[Source material]
○ ○ ○ ○ ○ ○ ○
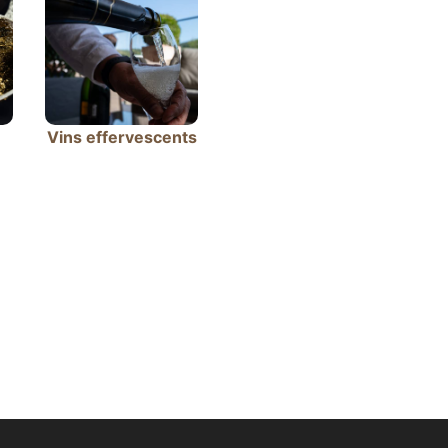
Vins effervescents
○ ○ ○ ○ ○ ○ ○
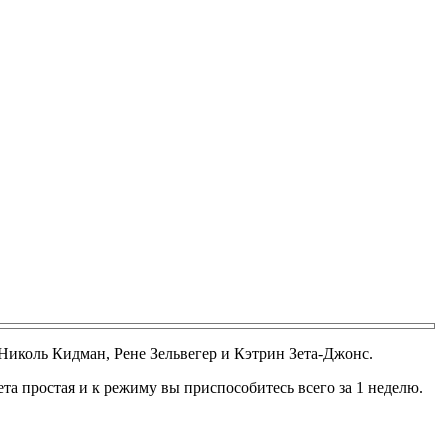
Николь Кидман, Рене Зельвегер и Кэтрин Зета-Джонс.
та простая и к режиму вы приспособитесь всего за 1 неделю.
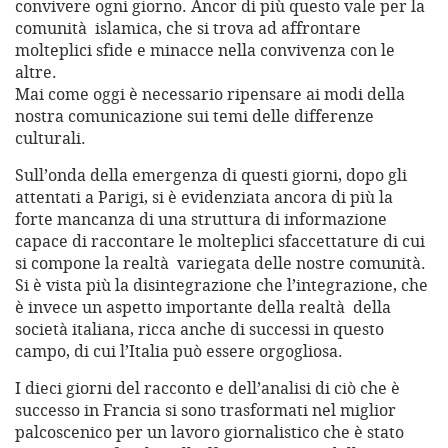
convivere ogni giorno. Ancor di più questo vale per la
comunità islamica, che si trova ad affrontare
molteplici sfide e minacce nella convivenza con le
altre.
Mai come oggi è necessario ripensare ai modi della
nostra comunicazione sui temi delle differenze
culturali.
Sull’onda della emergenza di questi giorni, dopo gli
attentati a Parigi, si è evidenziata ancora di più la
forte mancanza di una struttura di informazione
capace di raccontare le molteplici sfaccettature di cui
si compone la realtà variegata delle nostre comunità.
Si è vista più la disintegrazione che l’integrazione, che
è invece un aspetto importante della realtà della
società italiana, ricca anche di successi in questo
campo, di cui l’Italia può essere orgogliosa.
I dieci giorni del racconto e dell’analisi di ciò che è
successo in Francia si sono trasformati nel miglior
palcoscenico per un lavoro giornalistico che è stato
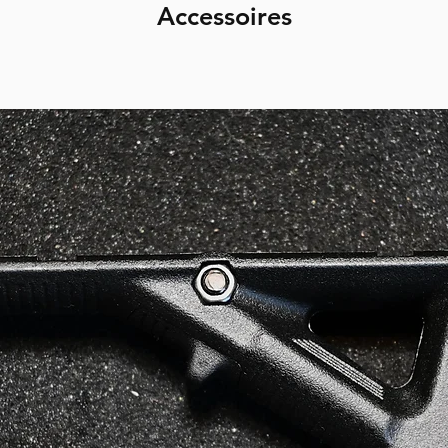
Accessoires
○ ○ ○ ○ ○ ○ ○
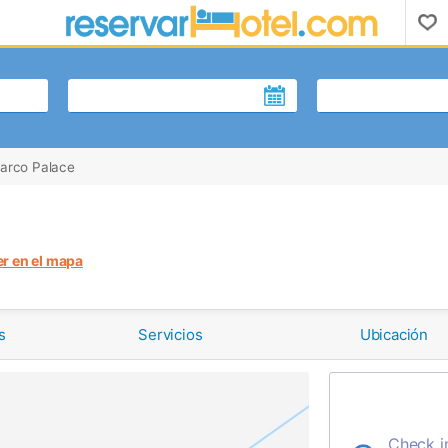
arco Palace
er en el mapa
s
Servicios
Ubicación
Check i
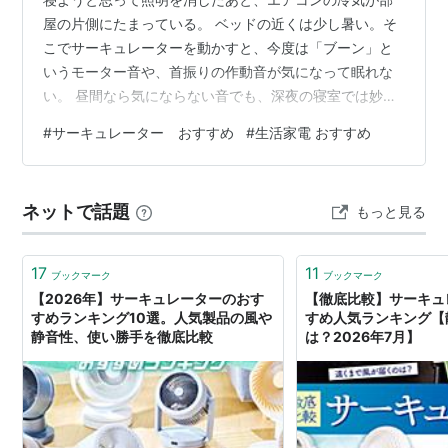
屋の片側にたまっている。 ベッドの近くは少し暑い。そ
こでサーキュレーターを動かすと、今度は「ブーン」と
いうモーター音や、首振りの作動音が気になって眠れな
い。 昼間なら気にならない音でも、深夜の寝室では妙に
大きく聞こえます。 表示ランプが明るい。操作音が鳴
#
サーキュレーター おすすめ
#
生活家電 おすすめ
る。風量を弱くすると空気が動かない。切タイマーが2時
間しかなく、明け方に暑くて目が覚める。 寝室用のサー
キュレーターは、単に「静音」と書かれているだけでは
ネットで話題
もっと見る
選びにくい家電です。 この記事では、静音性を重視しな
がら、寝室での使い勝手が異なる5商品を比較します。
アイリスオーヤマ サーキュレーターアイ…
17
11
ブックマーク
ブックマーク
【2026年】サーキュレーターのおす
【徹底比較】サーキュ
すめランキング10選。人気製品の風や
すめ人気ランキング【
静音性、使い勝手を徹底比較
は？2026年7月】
○ ○ ○ ○ ○ ○ ○
Give back, exactly and without pictures, the stretch of the records above from the line containing "comunità islamica, che si trova ad affrontare" through the line containing "Accessoires", with both end lines included.

[Solved problem]
comunità islamica, che si trova ad affrontare
molteplici sfide e minacce nella convivenza con le
altre.
Mai come oggi è necessario ripensare ai modi della
nostra comunicazione sui temi delle differenze
culturali.
Sull’onda della emergenza di questi giorni, dopo gli
attentati a Parigi, si è evidenziata ancora di più la
forte mancanza di una struttura di informazione
capace di raccontare le molteplici sfaccettature di cui
si compone la realtà variegata delle nostre comunità.
Si è vista più la disintegrazione che l’integrazione, che
è invece un aspetto importante della realtà della
società italiana, ricca anche di successi in questo
campo, di cui l’Italia può essere orgogliosa.
I dieci giorni del racconto e dell’analisi di ciò che è
successo in Francia si sono trasformati nel miglior
palcoscenico per un lavoro giornalistico che è stato
Accessoires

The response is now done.